Tunstall Scopes Out U.S.

"Have guitar, will travel" has been the motto of many an itinerant singer/songwriter, but it has rarely produced such dramatic dividends as in the international success of KT Tunstall.

"Have guitar, will travel" has been the motto of many an itinerant singer/songwriter, but it has rarely produced such dramatic dividends as in the international success of KT Tunstall.

The Edinburgh, Scotland-born artist spent some of her early childhood in the United States and formed her first band there. Now, after relentless gigging started the word-of-mouth that led to the million-selling U.K. performance of her debut Relentless/Virgin album, "Eye to the Telescope," she is looking across the Atlantic again.

Virgin will release "Eye to the Telescope" Feb. 7 in the United States, on the heels of strong radio support for lead track "Black Horse and the Cherry Tree." The song is No. 1 for a second week on Billboard Radio Monitor's Triple-A chart. As previously reported, the video of Tunstall's performance of the track on NBC's "Today" will be available beginning Feb. 25 on iTunes for free download for two weeks.

The album was issued in the United Kingdom in December 2004, and after constant touring and four successful singles in 2005, it sold its 1 millionth copy on Christmas Eve, according to Official U.K. Charts Co. data.

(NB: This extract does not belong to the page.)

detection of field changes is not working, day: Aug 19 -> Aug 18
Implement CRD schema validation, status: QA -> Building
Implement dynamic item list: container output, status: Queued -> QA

"Telescope" was the seventh-best-selling album of the year in the United Kingdom, and total international sales to date are 1.5 million, according to EMI, with France and Italy Tunstall's next-strongest markets.

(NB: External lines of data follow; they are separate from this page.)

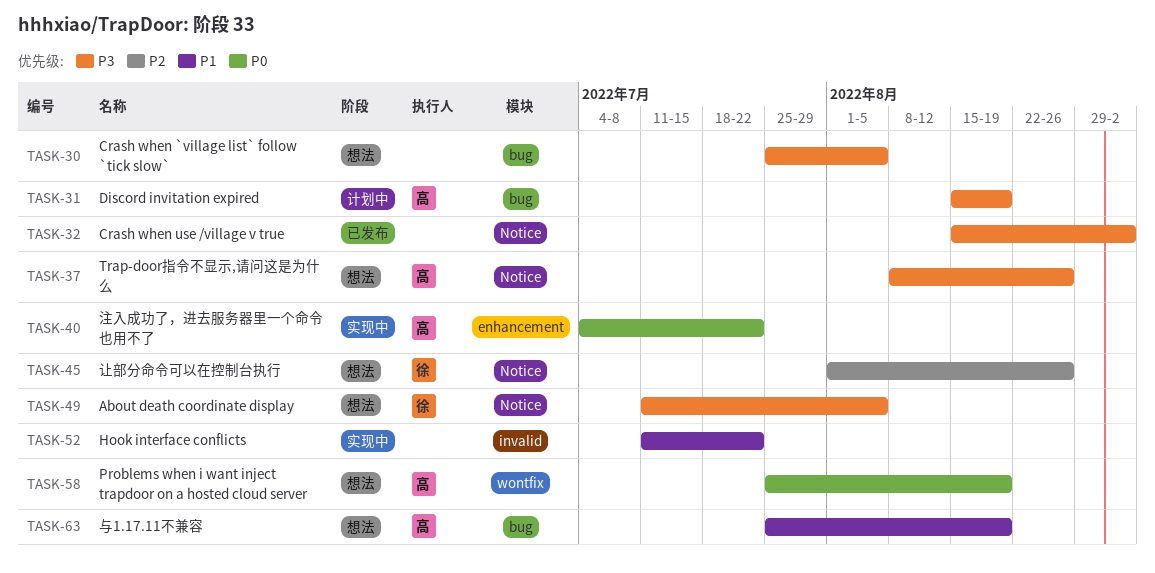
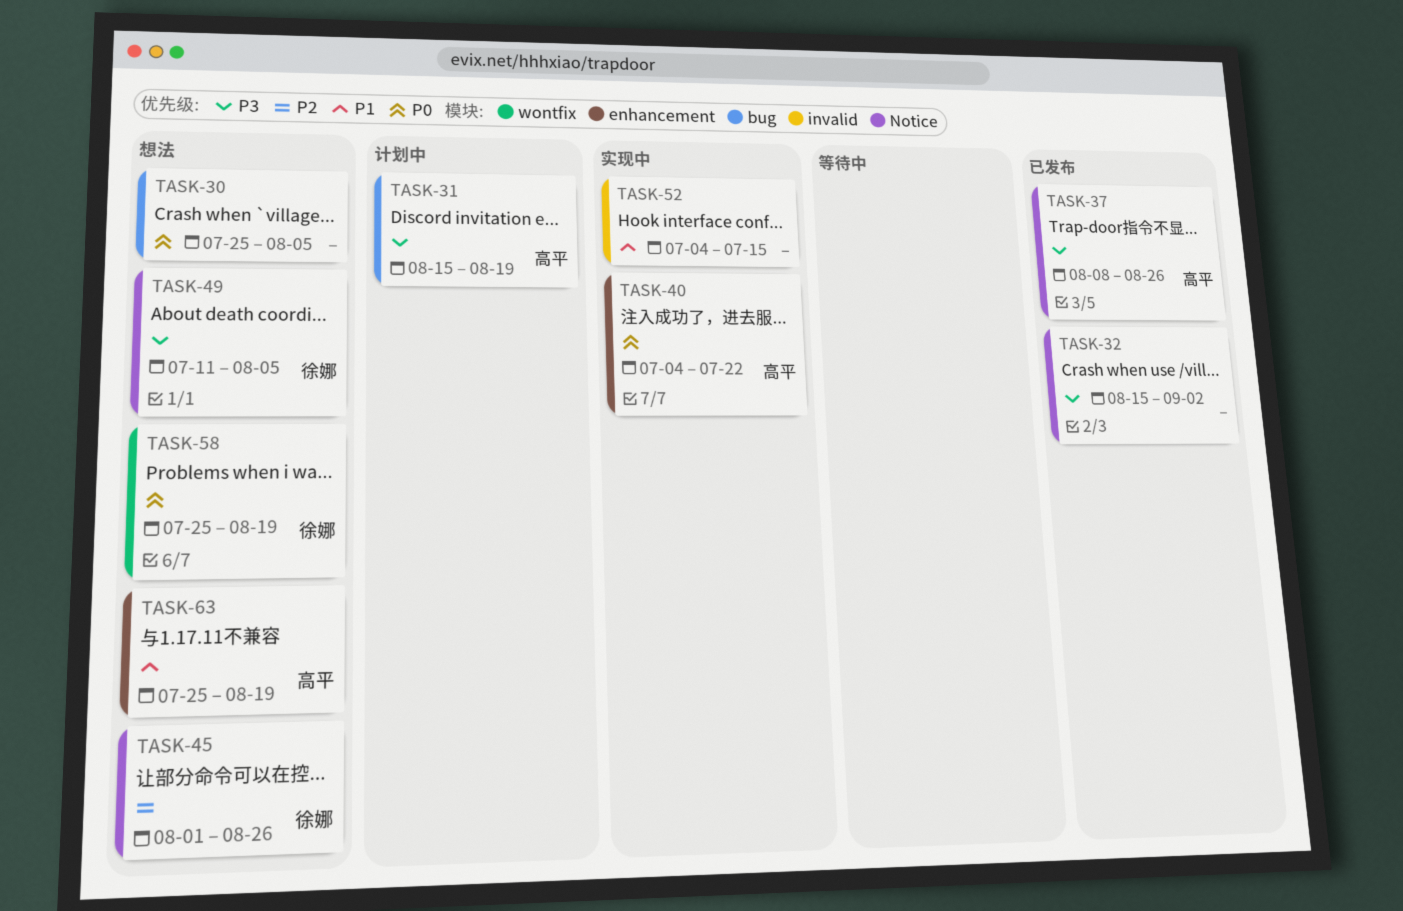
TASK-30, priority: P3 -> P0
TASK-37, status: 想法 -> 已发布
TASK-52, start: Jul 11 -> Jul 4
TASK-52, due: Jul 22 -> Jul 15
TASK-58, owner: 高平 -> 徐娜
TASK-63, label: bug -> enhancement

Tunstall, who is nominated for three Brit Awards, will perform at the Feb. 15 ceremony at London's Earls Court.

It is a dizzying climb for an artist who had spent about 10 years aspiring to such heights. "I totally maintain that what's kept my head screwed on is having done some work [in order to] achieve stuff," she says.

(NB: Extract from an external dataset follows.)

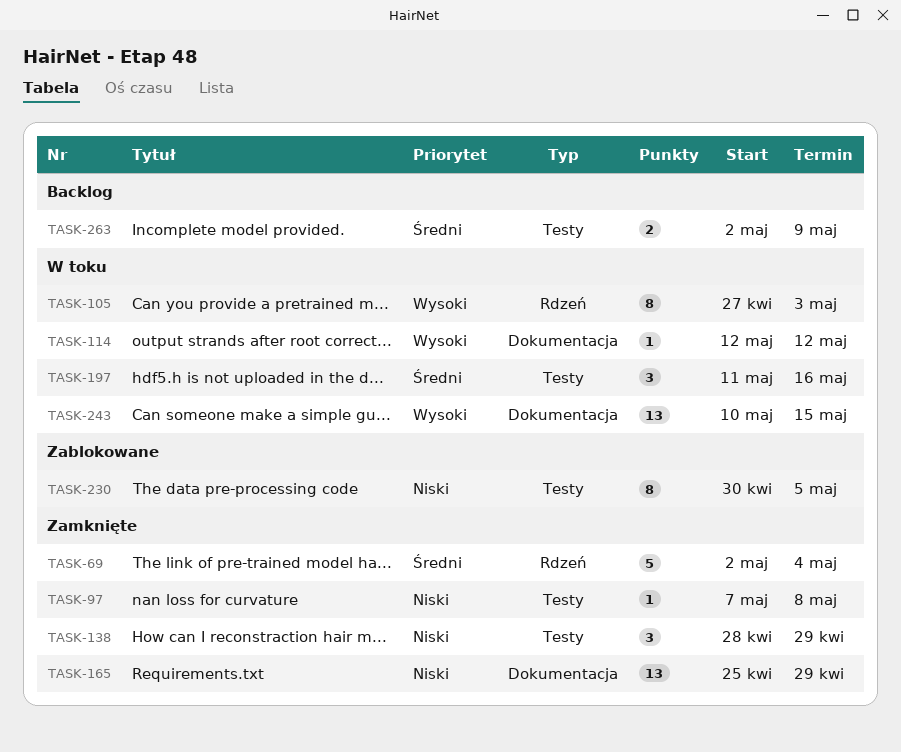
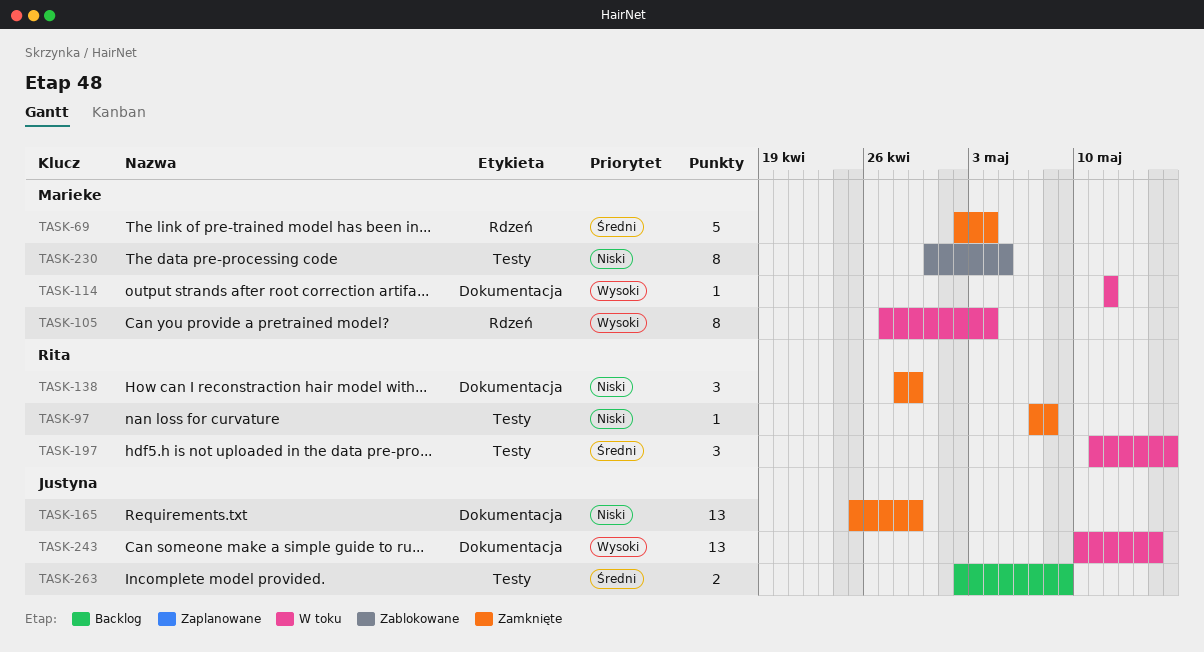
TASK-105, due: May 3 -> May 4
TASK-138, label: Testy -> Dokumentacja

Many first heard Tunstall when she was a late replacement on the BBC 2 live music series "Later With Jools Holland" before the album's release. On the show, she played "Black Horse and the Cherry Tree" solo on acoustic guitar, with the pedal that has since become a focal point of her gigs.

"We've gone from me on a pedal to me with a three-piece, then four-piece, then five-piece band. Very gradually over the course of the year, the live show [was] constantly changing."

On her international forays, including 2005's South by Southwest Music and Media Conference and more recent U.S. promotion, the pedal has been a remarkable icebreaker.

"I'm a girl with a 'boy toy,' and it's something a lot of people haven't seen or heard before. It was a very innocent way of trying to make more noise than I actually was, and it's turned out to be an intrinsic tool."

New Virgin U.S. chairman/CEO Jason Flom views the project as an early opportunity to test himself and his new label structure. "The buzz here is fantastic, and she's a giant priority for us," he says.

"The staggered timing really works for us," he adds. "One, for practical reasons, and two because things that break in England come over here with a little different cachet. There's a ton of hard work to do after that, but it gives you a hell of a chance."

Tunstall played industry showcase gigs late last year, including the Hotel Cafe in Los Angeles, and has had upfront press in such publications as Details and Paste. Further U.S. promotion is scheduled for March. "We've got her very busy," Flom says.

Despite her U.K. stardom, Tunstall is willing to start over in the States. "Success in America for me would be to tour as long as I would like to," she says. "And I don't care a jot if that's to 500 people per gig, or 1,000 or 5,000 or 10,000. If people are there because they want to be there, you can play to 10 people and have a really incredible experience."